- Fragmento seleccionado:

=====

En Dos días, una noche, Marion Cotillard interpreta con apabullante intensidad y diversidad emocional a Sandra, una mujer, esposa y madre de dos, de clase trabajadora, que acaba de salir de una depresión por la que faltó durante un periodo considerable al trabajo; cuando está por regresar, se encuentra con que sus jefes, alegando crisis financiera, han sometido a su equipo a votación para que sean ellos los que elijan entre estas dos opciones: que Sandra conserve su empleo y ellos dejen de trabajar horas extras a la semana, pero pierdan un bono de mil euros; o que ella pierda el empleo y ellos trabajen más pero conserven el bono. El planteamiento, que viene disfrazado de libre albedrío desde la dirección general de la empresa de paneles solares es, de entrada, cruel. Pero el capataz a cargo del equipo, el villano de la película, le ha añadido por cuenta propia una dosis extra de inhumanidad (inspirado seguramente en la cobardía, el miedo y en el deseo de ascender), amedrentando a los dieciséis trabajadores advirtiéndoles que si votan a favor de Sandra posteriormente serán ellos los que perderán el puesto. La votación ha quedado 13-3, sin demasiada esperanza para la protagonista.

=====

- Registros proporcionados:
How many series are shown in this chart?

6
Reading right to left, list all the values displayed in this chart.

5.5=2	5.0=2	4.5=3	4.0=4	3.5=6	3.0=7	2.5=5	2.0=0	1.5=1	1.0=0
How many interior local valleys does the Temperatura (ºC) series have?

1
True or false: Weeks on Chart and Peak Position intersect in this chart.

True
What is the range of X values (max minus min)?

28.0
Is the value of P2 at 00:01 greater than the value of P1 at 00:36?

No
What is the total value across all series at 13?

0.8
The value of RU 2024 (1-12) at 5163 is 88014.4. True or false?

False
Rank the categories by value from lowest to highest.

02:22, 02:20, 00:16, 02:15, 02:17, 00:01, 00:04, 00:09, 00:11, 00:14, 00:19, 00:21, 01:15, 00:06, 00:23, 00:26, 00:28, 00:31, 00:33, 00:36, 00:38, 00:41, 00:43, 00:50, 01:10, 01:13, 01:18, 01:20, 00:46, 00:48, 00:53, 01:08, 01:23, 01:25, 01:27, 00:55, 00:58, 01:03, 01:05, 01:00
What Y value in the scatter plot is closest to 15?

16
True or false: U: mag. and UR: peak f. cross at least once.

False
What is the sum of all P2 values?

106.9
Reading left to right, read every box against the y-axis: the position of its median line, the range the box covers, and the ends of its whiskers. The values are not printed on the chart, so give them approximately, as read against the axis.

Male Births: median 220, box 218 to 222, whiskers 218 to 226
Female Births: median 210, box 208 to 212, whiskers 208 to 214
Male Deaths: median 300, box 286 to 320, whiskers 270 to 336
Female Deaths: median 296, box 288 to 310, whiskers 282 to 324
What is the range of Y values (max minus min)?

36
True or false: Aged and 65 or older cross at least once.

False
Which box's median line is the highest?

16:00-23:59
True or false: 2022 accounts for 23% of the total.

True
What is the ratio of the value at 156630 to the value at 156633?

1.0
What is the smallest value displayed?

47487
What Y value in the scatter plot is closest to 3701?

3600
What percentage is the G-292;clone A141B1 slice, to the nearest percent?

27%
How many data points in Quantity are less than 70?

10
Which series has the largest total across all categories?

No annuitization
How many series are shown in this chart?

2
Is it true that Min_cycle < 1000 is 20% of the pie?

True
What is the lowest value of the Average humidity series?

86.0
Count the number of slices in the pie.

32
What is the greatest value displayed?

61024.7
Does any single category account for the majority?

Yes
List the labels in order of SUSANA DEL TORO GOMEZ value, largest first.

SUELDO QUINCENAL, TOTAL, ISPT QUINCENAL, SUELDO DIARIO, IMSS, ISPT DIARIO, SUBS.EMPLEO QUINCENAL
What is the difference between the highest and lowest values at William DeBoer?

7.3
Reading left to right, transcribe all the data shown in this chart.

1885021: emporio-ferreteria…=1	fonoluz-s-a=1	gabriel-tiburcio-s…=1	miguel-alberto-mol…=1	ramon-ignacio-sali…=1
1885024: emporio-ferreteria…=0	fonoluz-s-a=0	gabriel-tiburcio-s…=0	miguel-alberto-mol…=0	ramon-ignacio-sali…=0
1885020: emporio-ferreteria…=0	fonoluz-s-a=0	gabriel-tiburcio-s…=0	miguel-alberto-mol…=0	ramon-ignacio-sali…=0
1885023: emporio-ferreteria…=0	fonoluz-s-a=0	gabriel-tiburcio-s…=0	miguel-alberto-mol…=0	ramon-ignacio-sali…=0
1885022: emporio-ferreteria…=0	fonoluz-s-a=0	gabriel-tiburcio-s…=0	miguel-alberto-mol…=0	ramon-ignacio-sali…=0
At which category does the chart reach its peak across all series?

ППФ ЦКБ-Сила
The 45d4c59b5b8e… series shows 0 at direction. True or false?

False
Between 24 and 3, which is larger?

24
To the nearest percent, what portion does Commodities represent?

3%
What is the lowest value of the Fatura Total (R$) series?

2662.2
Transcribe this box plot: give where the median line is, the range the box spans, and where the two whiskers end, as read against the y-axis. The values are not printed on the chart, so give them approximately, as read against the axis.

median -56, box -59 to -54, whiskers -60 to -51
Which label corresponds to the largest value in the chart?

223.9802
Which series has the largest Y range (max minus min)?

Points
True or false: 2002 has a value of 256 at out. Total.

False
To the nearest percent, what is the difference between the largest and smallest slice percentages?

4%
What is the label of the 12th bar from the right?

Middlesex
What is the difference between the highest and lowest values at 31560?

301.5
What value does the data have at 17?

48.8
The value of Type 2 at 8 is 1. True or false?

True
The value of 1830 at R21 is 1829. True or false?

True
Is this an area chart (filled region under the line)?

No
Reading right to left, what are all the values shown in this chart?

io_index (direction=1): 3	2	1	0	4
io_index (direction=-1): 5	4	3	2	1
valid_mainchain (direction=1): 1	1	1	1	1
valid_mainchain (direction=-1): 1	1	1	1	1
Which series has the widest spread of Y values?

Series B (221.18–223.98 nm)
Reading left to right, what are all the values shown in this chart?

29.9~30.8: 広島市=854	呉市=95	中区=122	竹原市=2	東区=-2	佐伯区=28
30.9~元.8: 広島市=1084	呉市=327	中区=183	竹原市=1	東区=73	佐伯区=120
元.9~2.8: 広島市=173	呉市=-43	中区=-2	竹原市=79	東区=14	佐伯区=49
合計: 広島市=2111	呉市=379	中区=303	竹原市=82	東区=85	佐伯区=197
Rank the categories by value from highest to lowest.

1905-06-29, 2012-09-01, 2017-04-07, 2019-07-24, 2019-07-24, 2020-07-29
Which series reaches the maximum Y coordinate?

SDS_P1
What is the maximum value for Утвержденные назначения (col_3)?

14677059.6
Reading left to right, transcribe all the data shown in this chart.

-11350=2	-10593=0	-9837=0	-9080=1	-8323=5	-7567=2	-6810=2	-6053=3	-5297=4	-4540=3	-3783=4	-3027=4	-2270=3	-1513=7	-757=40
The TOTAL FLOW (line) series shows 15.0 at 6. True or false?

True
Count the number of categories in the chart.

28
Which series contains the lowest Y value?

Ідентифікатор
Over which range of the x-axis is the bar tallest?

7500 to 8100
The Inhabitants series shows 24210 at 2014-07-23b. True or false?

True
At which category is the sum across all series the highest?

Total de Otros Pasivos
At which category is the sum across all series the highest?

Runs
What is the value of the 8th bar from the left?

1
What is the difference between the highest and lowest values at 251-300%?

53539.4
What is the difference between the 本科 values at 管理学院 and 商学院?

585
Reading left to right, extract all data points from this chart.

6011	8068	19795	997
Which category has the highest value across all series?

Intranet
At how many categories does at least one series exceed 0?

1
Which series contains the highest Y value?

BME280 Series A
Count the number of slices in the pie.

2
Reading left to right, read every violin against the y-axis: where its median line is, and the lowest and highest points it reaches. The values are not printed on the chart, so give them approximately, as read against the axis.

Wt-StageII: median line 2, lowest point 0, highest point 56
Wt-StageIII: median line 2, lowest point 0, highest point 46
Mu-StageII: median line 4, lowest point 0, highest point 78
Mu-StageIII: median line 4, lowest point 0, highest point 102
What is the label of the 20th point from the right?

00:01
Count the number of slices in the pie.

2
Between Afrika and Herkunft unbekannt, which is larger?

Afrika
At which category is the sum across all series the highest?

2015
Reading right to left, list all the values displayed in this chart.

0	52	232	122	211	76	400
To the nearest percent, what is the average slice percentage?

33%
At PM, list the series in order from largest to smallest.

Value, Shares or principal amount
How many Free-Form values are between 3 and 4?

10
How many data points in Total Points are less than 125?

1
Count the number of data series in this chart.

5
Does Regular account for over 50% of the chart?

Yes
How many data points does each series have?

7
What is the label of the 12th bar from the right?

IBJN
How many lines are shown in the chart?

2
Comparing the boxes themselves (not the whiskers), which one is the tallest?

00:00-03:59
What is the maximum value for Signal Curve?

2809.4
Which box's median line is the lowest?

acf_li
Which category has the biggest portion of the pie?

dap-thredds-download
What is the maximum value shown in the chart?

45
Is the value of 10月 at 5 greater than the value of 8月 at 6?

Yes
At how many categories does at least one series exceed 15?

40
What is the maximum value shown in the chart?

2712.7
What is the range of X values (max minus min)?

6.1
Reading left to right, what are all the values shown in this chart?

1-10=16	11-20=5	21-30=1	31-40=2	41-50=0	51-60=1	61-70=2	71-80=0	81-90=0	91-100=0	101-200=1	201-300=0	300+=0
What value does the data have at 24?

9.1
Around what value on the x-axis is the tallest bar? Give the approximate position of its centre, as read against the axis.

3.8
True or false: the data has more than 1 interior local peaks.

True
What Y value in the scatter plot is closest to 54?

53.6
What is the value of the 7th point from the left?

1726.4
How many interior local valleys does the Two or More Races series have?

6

=====

- Tarea: Copia completo y palabra por palabra el fragmento seleccionado de arriba sobre la película Dos días, una noche.

- Respuesta al ejercicio:
En Dos días, una noche, Marion Cotillard interpreta con apabullante intensidad y diversidad emocional a Sandra, una mujer, esposa y madre de dos, de clase trabajadora, que acaba de salir de una depresión por la que faltó durante un periodo considerable al trabajo; cuando está por regresar, se encuentra con que sus jefes, alegando crisis financiera, han sometido a su equipo a votación para que sean ellos los que elijan entre estas dos opciones: que Sandra conserve su empleo y ellos dejen de trabajar horas extras a la semana, pero pierdan un bono de mil euros; o que ella pierda el empleo y ellos trabajen más pero conserven el bono. El planteamiento, que viene disfrazado de libre albedrío desde la dirección general de la empresa de paneles solares es, de entrada, cruel. Pero el capataz a cargo del equipo, el villano de la película, le ha añadido por cuenta propia una dosis extra de inhumanidad (inspirado seguramente en la cobardía, el miedo y en el deseo de ascender), amedrentando a los dieciséis trabajadores advirtiéndoles que si votan a favor de Sandra posteriormente serán ellos los que perderán el puesto. La votación ha quedado 13-3, sin demasiada esperanza para la protagonista.